Regression Analysis – Meaning and Importance of Scale Invariance in Regression Methods

partial least squaresregressionscale-invariance

I was just studying partial least squares regression, and I read that it is "not scale invariant". What does "scale invariant" mean, and why is partial least squares, and why would a regression methodology in general be, not "scale invariant"? Some examples to better illustrate exactly what this means would be greatly appreciated.

Best Answer

Scale invariance means that rescaling any or all of the columns will not change the results - that is, multiplying or dividing all the values from any variable will not affect the model predictions (ref). As @ericperkeson mentioned, rescaling in this manner is known as dilation (ref). Scale invariance for metrics about contingency tables refers to rescaling rows as well as columns, though I don't believe it applies here (see the scaling property section here).

As to why PLSR is not scale invariant, I'm not completely certain, but I'll leave notes on what I've learned and possibly a better mathematician can clarify. Generally, regression with no regularisation (e.g. OLS) is scale invariant, and regularised regression (e.g. ridge regression) is not scale invariant, because the minimisers of the function change (ref).

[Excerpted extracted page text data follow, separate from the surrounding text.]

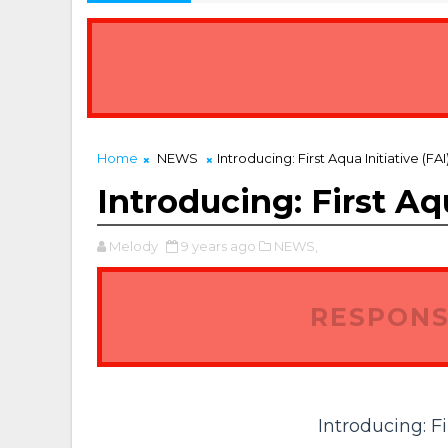
Home
NEWS
Introducing: First Aqua Initiative (FAI
Introducing: First Aqu
Melody
9 years ago
NEWS,
RESPONS
Introducing: Fi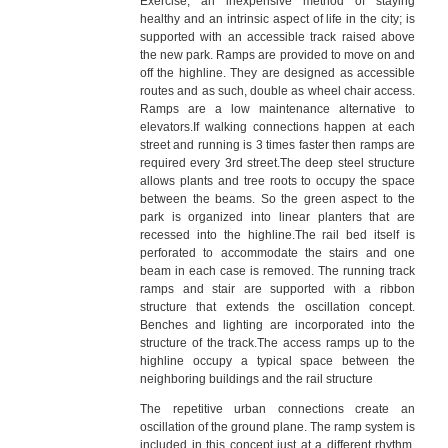
Exercise, an inexpensive method of staying
healthy and an intrinsic aspect of life in the city; is
supported with an accessible track raised above
the new park. Ramps are provided to move on and
off the highline. They are designed as accessible
routes and as such, double as wheel chair access.
Ramps are a low maintenance alternative to
elevators.If walking connections happen at each
street and running is 3 times faster then ramps are
required every 3rd street.The deep steel structure
allows plants and tree roots to occupy the space
between the beams. So the green aspect to the
park is organized into linear planters that are
recessed into the highline.The rail bed itself is
perforated to accommodate the stairs and one
beam in each case is removed. The running track
ramps and stair are supported with a ribbon
structure that extends the oscillation concept.
Benches and lighting are incorporated into the
structure of the track.The access ramps up to the
highline occupy a typical space between the
neighboring buildings and the rail structure
The repetitive urban connections create an
oscillation of the ground plane. The ramp system is
included in this concept just at a different rhythm.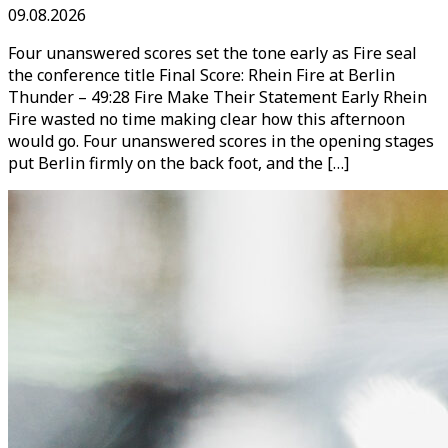
09.08.2026
Four unanswered scores set the tone early as Fire seal
the conference title Final Score: Rhein Fire at Berlin
Thunder – 49:28 Fire Make Their Statement Early Rhein
Fire wasted no time making clear how this afternoon
would go. Four unanswered scores in the opening stages
put Berlin firmly on the back foot, and the […]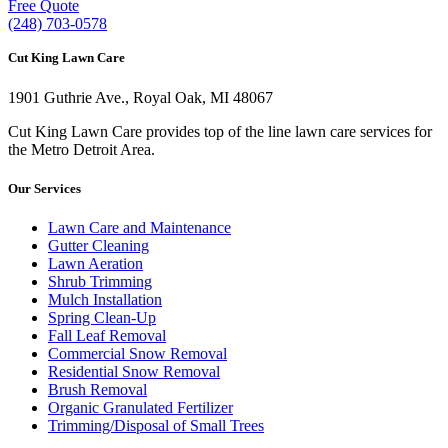
Free Quote
(248) 703-0578
Cut King Lawn Care
1901 Guthrie Ave., Royal Oak, MI 48067
Cut King Lawn Care provides top of the line lawn care services for
the Metro Detroit Area.
Our Services
Lawn Care and Maintenance
Gutter Cleaning
Lawn Aeration
Shrub Trimming
Mulch Installation
Spring Clean-Up
Fall Leaf Removal
Commercial Snow Removal
Residential Snow Removal
Brush Removal
Organic Granulated Fertilizer
Trimming/Disposal of Small Trees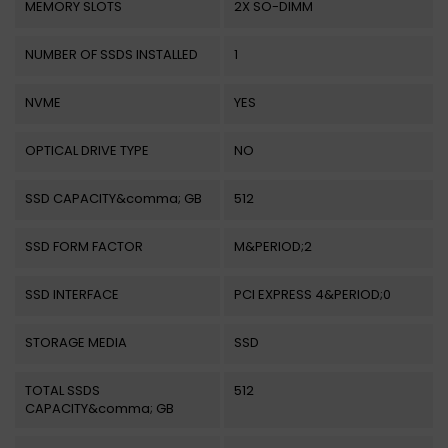
MEMORY SLOTS
2X SO-DIMM
NUMBER OF SSDS INSTALLED
1
NVME
YES
OPTICAL DRIVE TYPE
NO
SSD CAPACITY&comma; GB
512
SSD FORM FACTOR
M&PERIOD;2
SSD INTERFACE
PCI EXPRESS 4&PERIOD;0
STORAGE MEDIA
SSD
TOTAL SSDS
512
CAPACITY&comma; GB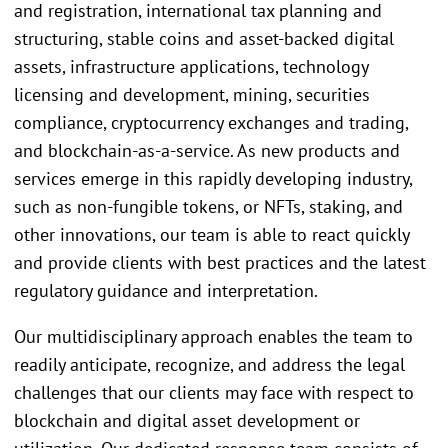
and registration, international tax planning and
structuring, stable coins and asset-backed digital
assets, infrastructure applications, technology
licensing and development, mining, securities
compliance, cryptocurrency exchanges and trading,
and blockchain-as-a-service. As new products and
services emerge in this rapidly developing industry,
such as non-fungible tokens, or NFTs, staking, and
other innovations, our team is able to react quickly
and provide clients with best practices and the latest
regulatory guidance and interpretation.
Our multidisciplinary approach enables the team to
readily anticipate, recognize, and address the legal
challenges that our clients may face with respect to
blockchain and digital asset development or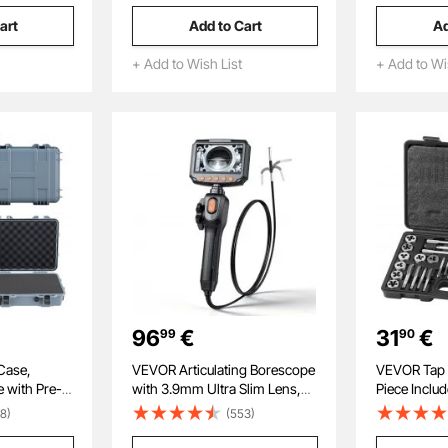
Molded Base, Electrician
Straighteni
art
Add to Cart
Ad
Jobsite Backpack for
or Homes S
Electrician, Repairman, and
+ Add to Wish List
+ Add to Wi
HVAC Techs
96
€
31
€
99
90
Case,
VEVOR Articulating Borescope
VEVOR Tap a
e with Pre-
with 3.9mm Ultra Slim Lens,
Piece Inclu
m Movable
Two-Way Articulated
to M12, Bea
8)
(553)
Wheels,
Endoscope with Light, 4.3"
Dies, Essen
 Dustproof
IPS Screen, 1280 x 720 HD
for Cutting 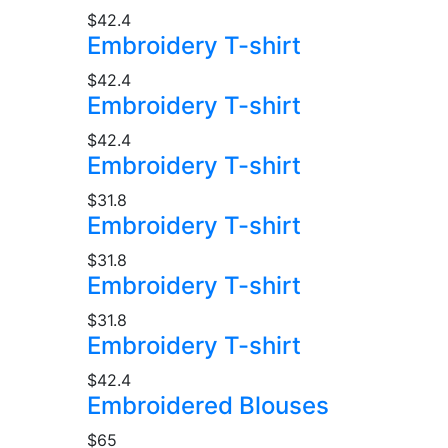
$42.4
Embroidery T-shirt
$42.4
Embroidery T-shirt
$42.4
Embroidery T-shirt
$31.8
Embroidery T-shirt
$31.8
Embroidery T-shirt
$31.8
Embroidery T-shirt
$42.4
Embroidered Blouses
$65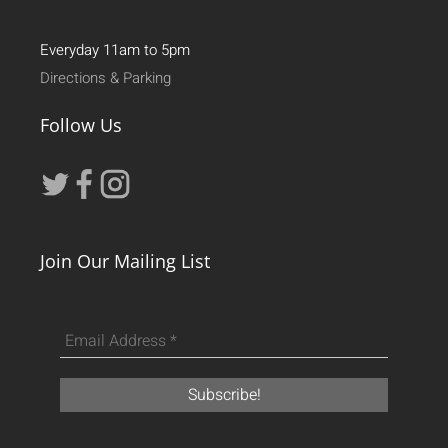
Everyday 11am to 5pm
Directions & Parking
Follow Us
Join Our Mailing List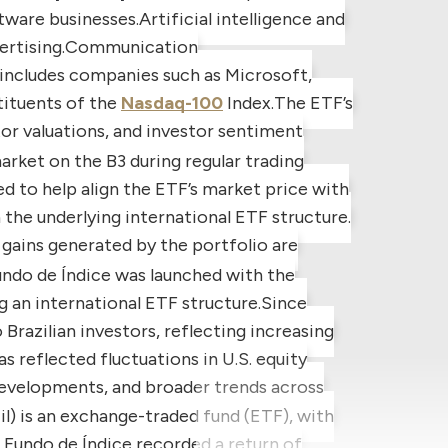
tware businesses.
Artificial intelligence and
rtising.
Communication
includes companies such as Microsoft,
tituents of the
Nasdaq-100
Index.
The ETF’s
tor valuations, and investor sentiment
rket on the B3 during regular trading
 to help align the ETF’s market price with
the underlying international ETF structure.
gains generated by the portfolio are
ndo de Índice
was launched with the
g an international ETF structure.
Since
Brazilian investors, reflecting increasing
s reflected fluctuations in U.S. equity
evelopments, and broader trends across
l) is an exchange-traded fund (ETF), with
Fundo de Índice recorded a return of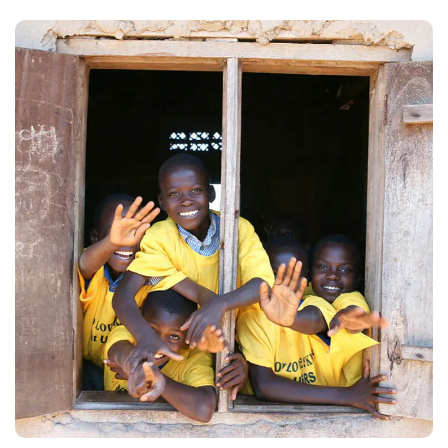
Building Futures
#AFRICA
#DONATION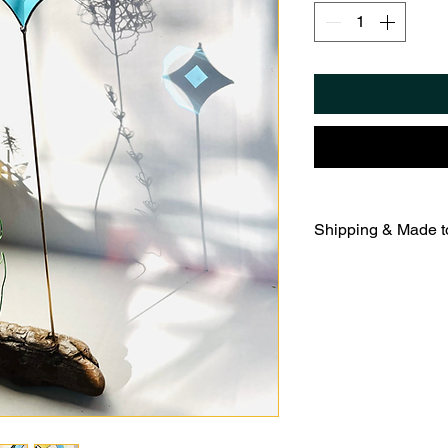
Shipping & Made t
Each sculpture is 
on Hudson studio us
copper foil method 
allow five to seven
finishing.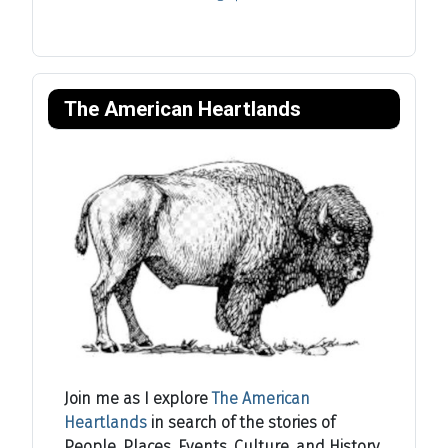
The American Heartlands
Join me as I explore
The American
Heartlands
in search of the stories of
People, Places, Events, Culture, and History.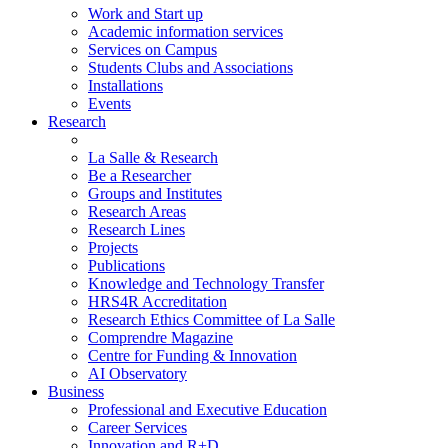
Work and Start up
Academic information services
Services on Campus
Students Clubs and Associations
Installations
Events
Research
La Salle & Research
Be a Researcher
Groups and Institutes
Research Areas
Research Lines
Projects
Publications
Knowledge and Technology Transfer
HRS4R Accreditation
Research Ethics Committee of La Salle
Comprendre Magazine
Centre for Funding & Innovation
AI Observatory
Business
Professional and Executive Education
Career Services
Innovation and R+D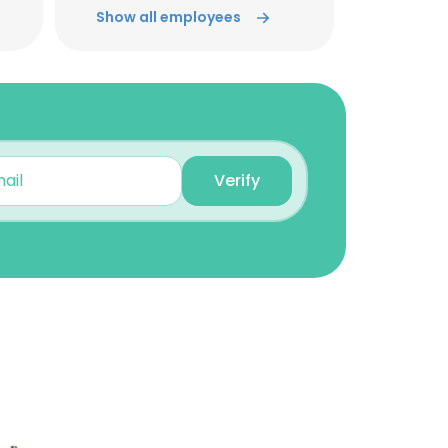
Territory Sales Manager
Show all employees
Unlock contacts
John Charlesworth
Manager of IT
Unlock contacts
Verify
Tim Gentry
Vice President Technical
Services
Unlock contacts
×
Michael Franck
Territory Sales Manager
nsent to all
Unlock contacts
Tom Kelly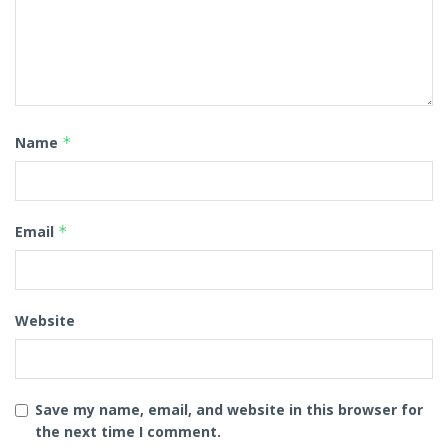
Name
*
Email
*
Website
Save my name, email, and website in this browser for
the next time I comment.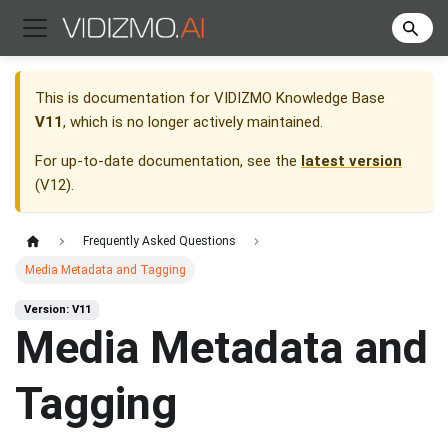
This is documentation for
VIDIZMO Knowledge Base
V11
, which is no longer actively maintained.
For up-to-date documentation, see the
latest version
(
V12
).
Frequently Asked Questions
Media Metadata and Tagging
Version: V11
Media Metadata and
Tagging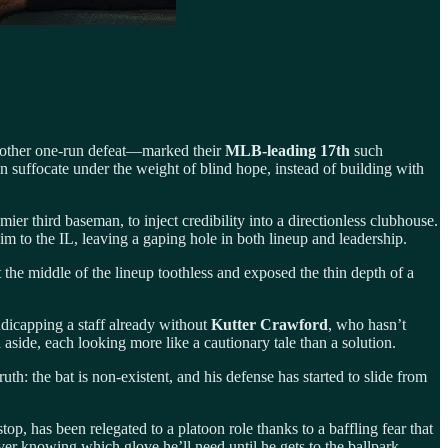
nother one-run defeat—marked their
MLB-leading 17th
such
ion suffocate under the weight of blind hope, instead of building with
mier third baseman, to inject credibility into a directionless clubhouse.
im to the IL, leaving a gaping hole in both lineup and leadership.
 the middle of the lineup toothless and exposed the thin depth of a
ndicapping a staff already without
Kutter Crawford
, who hasn’t
aside, each looking more like a cautionary tale than a solution.
th: the bat is non-existent, and his defense has started to slide from
stop, has been relegated to a platoon role thanks to a baffling fear that
ver knowing which glove he’ll need until he gets to the ballpark.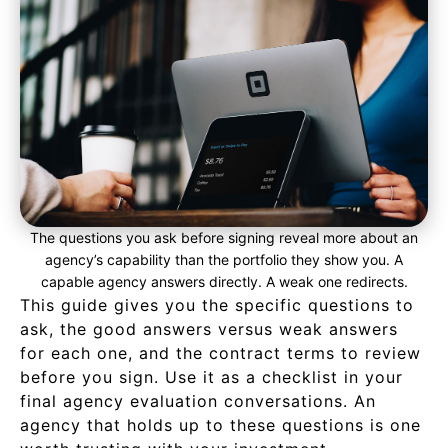
The questions you ask before signing reveal more about an
agency’s capability than the portfolio they show you. A
capable agency answers directly. A weak one redirects.
This guide gives you the specific questions to
ask, the good answers versus weak answers
for each one, and the contract terms to review
before you sign. Use it as a checklist in your
final agency evaluation conversations. An
agency that holds up to these questions is one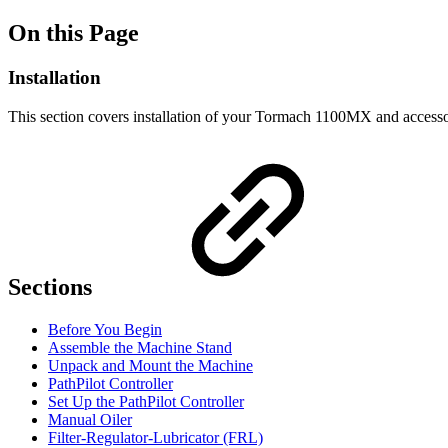
On this Page
Installation
This section covers installation of your Tormach 1100MX and accesso
Sections
Before You Begin
Assemble the Machine Stand
Unpack and Mount the Machine
PathPilot Controller
Set Up the PathPilot Controller
Manual Oiler
Filter-Regulator-Lubricator (FRL)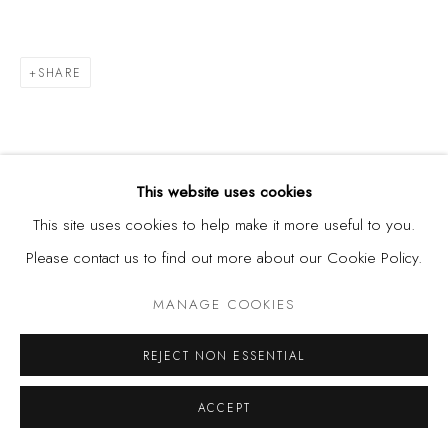
SHARE
This website uses cookies
This site uses cookies to help make it more useful to you.
Please contact us to find out more about our Cookie Policy.
MANAGE COOKIES
REJECT NON ESSENTIAL
ACCEPT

Now, I can't see an explicit penalty term in PLSR, but I it's constrained in a similar way to PCA. PCA chooses the axes of maximal variance - so if you rescale a variable, the variance relative to other variables can change (ref). PLSR tries to find the ' multidimensional direction in the X space that explains the maximum multidimensional variance direction in the Y space', hence rescaling an input can change the direction of maximum variance (ref).